Esa-Pekka Salonen, music director of the Philharmonic, brought Wijnbergen to the attention of the orchestra board this summer, after meeting him in Europe earlier in the year.
"This guy seems to be a personality that would thrive in L.A.," Salonen said. "Somebody who is clearly very talented, and brilliant in his profession, but also not afraid of challenges, unafraid of starting new territory. [He's attracted by] the quality of the orchestra and the possibility of creating something that can be a beacon for other institutions around the world. I think for such a man, Europe is not necessarily the right place."
Wijnbergen will join the Philharmonic as executive vice president and managing director March 1. Fleischmann, 72, who announced his planned retirement from the $300,000-a-year post in January 1996, will become the Philharmonic's artistic consultant, under contract through June 2000, with options to extend it to the potential opening season of Disney Hall in 2001 or 2002.
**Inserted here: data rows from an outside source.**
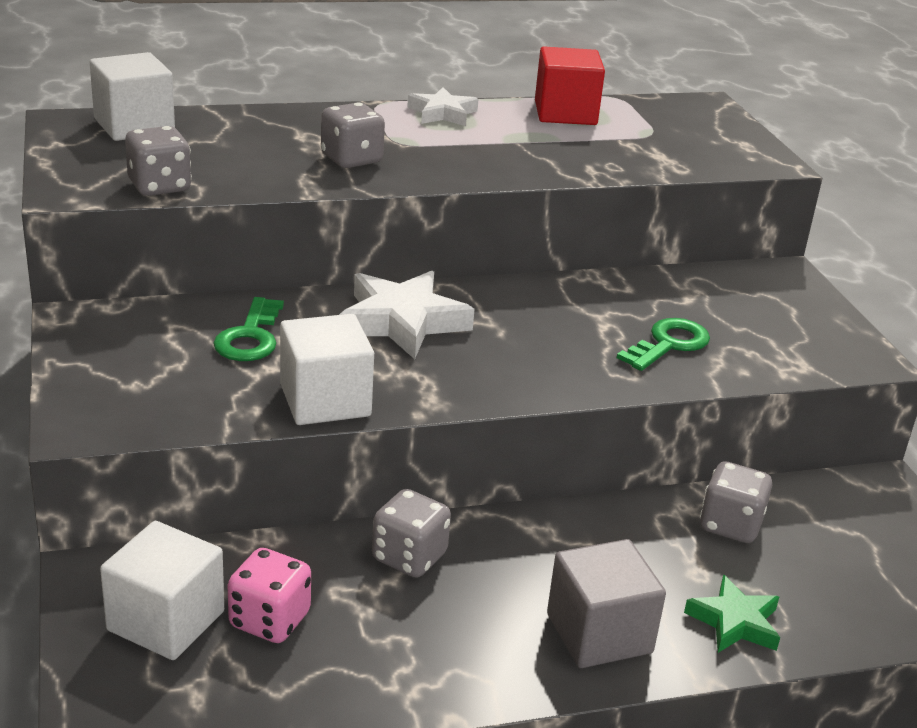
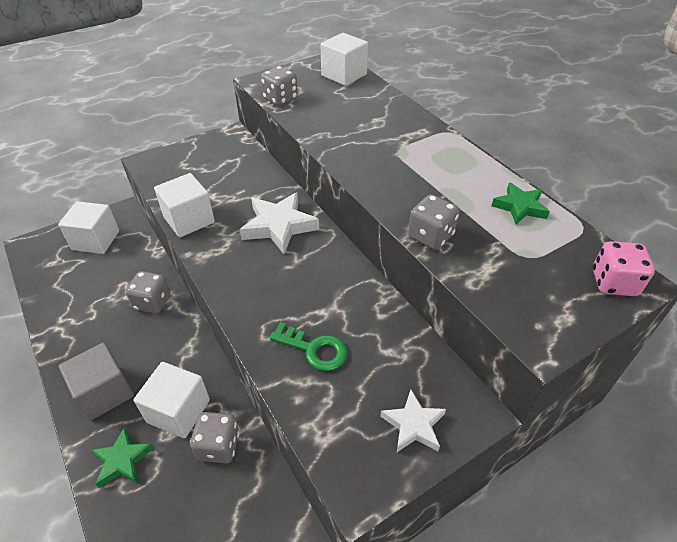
camera: 75 degrees right, 15 degrees up
(250, 337) = (237, 182): green key -> none
(269, 620) = (100, 269): pink dice -> pink dice (613, 283)
(351, 159) = (359, 141): grey dice -> grey dice (430, 236)
(442, 113) = (460, 157): white star -> white star (413, 425)
(565, 113) = (520, 207): red cube -> green star
(660, 555) = (178, 411): none -> white cube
In a telephone interview from his Amsterdam home, Wijnbergen said he is leaving his post with the Concertgebouw because of the freedom offered by the comparative youth of the Philharmonic--and Los Angeles.
"[The Philharmonic] tradition is rooted about 50 years ago," Wijnbergen said. "When I came to the [Concertgebouw], it was at a very difficult position because of its financial situation--it was a bit in the doldrums. And what I liked about the Concertgebouw was the general feeling that things needed to change to survive. But it changed much faster than we thought. What we expected to reach in the year 2000 has already been reached.
"This orchestra will be what it is. It is not going to expand into other areas. I can put it in cruise control and monitor it, but I am too young for that. It is very simple."
Cruise control will not be an option when Wijnbergen arrives in Los Angeles. One of his accomplishments in Amsterdam was the establishment of an endowment fund for the orchestra. Expanding the Philharmonic's endowment, which is far smaller than that of any comparable orchestra in the country, is one of the symphony's goals.
And then there's Disney Hall. This fall, the Philharmonic is launching the orchestra's first capital campaign to raise funds for the construction of the auditorium. The goal is to add $15 million to the project, which still faces an estimated funding gap of at least $50 million.
Wijnbergen said assurances from Philharmonic leadership that Disney Hall will indeed be built were conditional to his decision. The Royal Concertgebouw Orchestra's home (the word "concertgebouw" means concert hall) has the same excellent reputation as the orchestra itself, and it was one of the models for the Disney project. In the Concertgebouw, as in Frank O. Gehry's design for Disney Hall, the audience surrounds the orchestra rather than just sitting in front of it.
"I think for an orchestra that has such potential, a hall has to go with it," Wijnbergen said. "They can only be great if they have this resource of a hall where they can develop their sound and their style of playing."
Wijnbergen was born and raised in the Netherlands and trained as a concert pianist. In 1983, he received his master's degree in piano performance and orchestra conducting from the Music Conservatory of the City of Groningen, and then became an assistant conductor with the Rotterdam Philharmonic Orchestra.
In 1988, Wijnbergen came to the United States to enroll at Southern Methodist University in Dallas, taking a master's degree in business and arts administration. There he was recruited by Procter & Gamble to serve as brand manager at the company's Rotterdam office.